Matter of Lane v City of New York
2012 NY Slip Op 01257 [92 AD3d 786]
February 14, 2012
Appellate Division, Second Department
Published by New York State Law Reporting Bureau pursuant to Judiciary Law § 431.
As corrected through Wednesday, March 28, 2012


In the Matter of Martin Lane, Appellant,
v
City of New York et al., Respondents.

[*1] Wolin & Wolin, Jericho, N.Y. (Alan E. Wolin of counsel), for appellant.

Michael A. Cardozo, Corporation Counsel, New York, N.Y. (Scott Shorr of counsel; Azziza J. Bensaid on the brief), for respondents.

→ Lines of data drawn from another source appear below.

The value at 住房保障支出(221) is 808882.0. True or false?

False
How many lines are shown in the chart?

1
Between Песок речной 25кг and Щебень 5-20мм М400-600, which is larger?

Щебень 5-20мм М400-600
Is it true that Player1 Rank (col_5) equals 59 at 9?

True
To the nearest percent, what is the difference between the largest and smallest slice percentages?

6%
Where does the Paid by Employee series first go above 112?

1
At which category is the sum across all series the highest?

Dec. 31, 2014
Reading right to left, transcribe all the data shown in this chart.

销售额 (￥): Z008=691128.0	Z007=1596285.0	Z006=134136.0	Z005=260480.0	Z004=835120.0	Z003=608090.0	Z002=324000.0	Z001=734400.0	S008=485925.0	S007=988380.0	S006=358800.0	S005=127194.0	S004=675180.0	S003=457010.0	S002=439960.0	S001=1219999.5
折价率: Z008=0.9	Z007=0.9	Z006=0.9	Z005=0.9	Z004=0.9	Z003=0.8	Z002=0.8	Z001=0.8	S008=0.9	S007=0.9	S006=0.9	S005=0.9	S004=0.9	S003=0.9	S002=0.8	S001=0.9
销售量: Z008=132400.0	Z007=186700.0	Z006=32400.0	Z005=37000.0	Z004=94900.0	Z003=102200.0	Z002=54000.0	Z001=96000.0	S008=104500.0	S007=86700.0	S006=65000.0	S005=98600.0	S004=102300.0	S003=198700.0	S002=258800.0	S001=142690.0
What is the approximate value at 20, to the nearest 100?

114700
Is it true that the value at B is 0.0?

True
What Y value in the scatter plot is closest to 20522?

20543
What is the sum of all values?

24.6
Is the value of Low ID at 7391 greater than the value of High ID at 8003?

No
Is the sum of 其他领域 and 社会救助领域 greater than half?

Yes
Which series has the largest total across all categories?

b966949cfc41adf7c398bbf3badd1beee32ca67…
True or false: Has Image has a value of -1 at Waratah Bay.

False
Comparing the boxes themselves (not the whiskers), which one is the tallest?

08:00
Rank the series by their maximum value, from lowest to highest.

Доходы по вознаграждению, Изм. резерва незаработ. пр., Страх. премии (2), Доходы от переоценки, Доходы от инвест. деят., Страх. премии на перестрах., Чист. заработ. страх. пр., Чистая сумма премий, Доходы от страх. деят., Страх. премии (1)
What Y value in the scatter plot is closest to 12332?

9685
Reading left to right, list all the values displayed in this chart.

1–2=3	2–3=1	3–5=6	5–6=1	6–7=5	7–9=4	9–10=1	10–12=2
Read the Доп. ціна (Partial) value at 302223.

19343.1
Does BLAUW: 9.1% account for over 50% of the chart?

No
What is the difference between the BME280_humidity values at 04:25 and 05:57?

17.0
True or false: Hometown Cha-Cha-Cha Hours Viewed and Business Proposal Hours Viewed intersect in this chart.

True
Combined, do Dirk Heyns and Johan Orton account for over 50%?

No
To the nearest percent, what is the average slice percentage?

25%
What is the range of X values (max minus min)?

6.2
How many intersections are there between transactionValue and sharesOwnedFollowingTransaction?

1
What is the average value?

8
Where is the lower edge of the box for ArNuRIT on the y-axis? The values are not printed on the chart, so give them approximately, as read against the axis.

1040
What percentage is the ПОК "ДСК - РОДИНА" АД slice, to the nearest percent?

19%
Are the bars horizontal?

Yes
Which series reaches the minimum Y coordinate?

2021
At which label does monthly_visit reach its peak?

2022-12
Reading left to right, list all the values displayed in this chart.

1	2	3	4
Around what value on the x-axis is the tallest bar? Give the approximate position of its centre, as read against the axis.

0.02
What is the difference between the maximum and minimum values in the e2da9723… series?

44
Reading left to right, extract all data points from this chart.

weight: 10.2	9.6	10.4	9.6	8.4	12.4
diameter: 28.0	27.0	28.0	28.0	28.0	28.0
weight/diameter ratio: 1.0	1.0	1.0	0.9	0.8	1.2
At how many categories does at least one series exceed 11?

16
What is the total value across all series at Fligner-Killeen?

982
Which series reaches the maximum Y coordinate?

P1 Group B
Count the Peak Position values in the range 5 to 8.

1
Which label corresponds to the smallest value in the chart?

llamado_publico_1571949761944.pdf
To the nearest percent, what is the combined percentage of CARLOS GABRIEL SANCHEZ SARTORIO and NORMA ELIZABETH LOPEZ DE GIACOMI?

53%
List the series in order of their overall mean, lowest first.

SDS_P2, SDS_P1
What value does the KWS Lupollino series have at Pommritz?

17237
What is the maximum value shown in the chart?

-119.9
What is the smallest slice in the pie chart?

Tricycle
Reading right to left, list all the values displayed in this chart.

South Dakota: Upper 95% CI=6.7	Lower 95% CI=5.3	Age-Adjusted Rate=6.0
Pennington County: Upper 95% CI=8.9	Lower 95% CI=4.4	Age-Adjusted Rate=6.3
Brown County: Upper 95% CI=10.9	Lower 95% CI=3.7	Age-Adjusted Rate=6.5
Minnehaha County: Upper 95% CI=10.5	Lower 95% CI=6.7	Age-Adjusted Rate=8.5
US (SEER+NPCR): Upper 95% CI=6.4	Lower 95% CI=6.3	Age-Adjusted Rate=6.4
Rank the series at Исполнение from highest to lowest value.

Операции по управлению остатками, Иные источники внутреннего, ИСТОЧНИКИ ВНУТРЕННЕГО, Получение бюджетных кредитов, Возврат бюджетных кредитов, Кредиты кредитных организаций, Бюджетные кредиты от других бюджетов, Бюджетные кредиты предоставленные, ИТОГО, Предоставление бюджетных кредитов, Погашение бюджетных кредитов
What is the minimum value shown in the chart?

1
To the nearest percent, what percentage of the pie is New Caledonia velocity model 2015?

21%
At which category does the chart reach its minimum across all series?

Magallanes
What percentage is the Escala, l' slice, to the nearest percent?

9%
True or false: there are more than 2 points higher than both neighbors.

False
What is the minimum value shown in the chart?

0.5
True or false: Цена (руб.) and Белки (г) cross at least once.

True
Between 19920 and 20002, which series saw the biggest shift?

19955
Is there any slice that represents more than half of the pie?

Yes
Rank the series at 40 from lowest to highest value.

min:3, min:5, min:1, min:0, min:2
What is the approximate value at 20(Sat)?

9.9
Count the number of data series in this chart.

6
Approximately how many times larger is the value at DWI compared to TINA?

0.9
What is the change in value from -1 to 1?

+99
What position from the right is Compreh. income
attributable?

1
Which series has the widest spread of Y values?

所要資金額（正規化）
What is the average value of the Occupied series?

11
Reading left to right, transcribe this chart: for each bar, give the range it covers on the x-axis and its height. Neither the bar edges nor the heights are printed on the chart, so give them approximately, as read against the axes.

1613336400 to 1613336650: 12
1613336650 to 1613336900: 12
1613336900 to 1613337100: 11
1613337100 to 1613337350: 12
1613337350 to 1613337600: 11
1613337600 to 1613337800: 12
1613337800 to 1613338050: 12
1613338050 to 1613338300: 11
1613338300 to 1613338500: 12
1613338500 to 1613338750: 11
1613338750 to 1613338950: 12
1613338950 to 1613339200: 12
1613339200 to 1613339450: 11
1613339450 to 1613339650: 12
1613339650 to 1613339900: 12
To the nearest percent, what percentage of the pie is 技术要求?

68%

In a proceeding pursuant to CPLR article 78 to review a determination of the New York City Department of Correction dated May 18, 2010, which terminated the petitioner's probationary employment as a corrections officer, the petitioner appeals from an order and judgment (one paper) of the Supreme Court, Queens County (Butler, J.), dated November 18, 2010, which, inter alia, granted the motion of the City of New York, Dora B. Schriro, and the New York City Department of Correction pursuant to CPLR 3211 (a) (7) to dismiss the petition, and, in effect, dismissed the proceeding.

Ordered that the order and judgment is affirmed, with costs.

The petitioner was hired as a probationary corrections officer in August 2008. Between November 2008 and September 2009, he had submitted four Use of Force reports and accepted a Command Discipline in connection with three violations of departmental rules stemming from his failure to report for an overtime shift. On May 18, 2010, his probationary employment was terminated.

The employment of a probationary employee may be terminated without a hearing and without a statement of reasons in the absence of a demonstration that the termination was in bad faith, for a constitutionally impermissible or an illegal purpose, or in violation of statutory or decisional law (see Matter of Swinton v Safir, 93 NY2d 758, 762-763 [1999]; Matter of Johnson v Katz, 68 NY2d 649, 650 [1986]; Matter of York v McGuire, 63 NY2d 760, 761 [1984]; Matter of Johnson v New York City Dept. of Educ., 73 AD3d 927 [2010]; Walsh v New York State Thruway Auth., 24 AD3d 755 [2005]; Matter of Wilson v Bratton, 266 AD2d 140, 141 [1999]). Judicial review of the discharge of a probationary employee is limited to whether the determination was made in bad faith or for the other improper or impermissible reasons set forth above (see Matter of Johnson v Katz, 68 NY2d at 650; Walsh v New York State Thruway Auth., 24 AD3d at 757).

Here, the petitioner's allegations failed to show that he was terminated in bad faith, for a constitutionally impermissible or for illegal purpose, or in violation of statutory or decisional [*2]law (see Matter of Johnson v New York City Dept. of Educ., 73 AD3d 927 [2010]; Matter of Ward v Metropolitan Transp. Auth., 64 AD3d 719 [2009]; Walsh v New York State Thruway Auth., 24 AD3d 755 [2005]). His claims that the Command Discipline issued for his violation of departmental rules and regulations was erroneous, and that his use of force in dealing with inmates was justified, were insufficient to establish that his employment was terminated in bad faith (see Walsh v New York State Thruway Auth., 24 AD3d at 756).

The petitioner's speculative allegations of bad faith with respect to the termination of his probationary employment are insufficient to warrant a hearing (see Walsh v New York State Thruway Auth., 24 AD3d 755 [2005]; Matter of Bourne v New York City Tr. Auth., 274 AD2d 581 [2000]). Mastro, A.P.J., Angiolillo, Eng and Cohen, JJ., concur.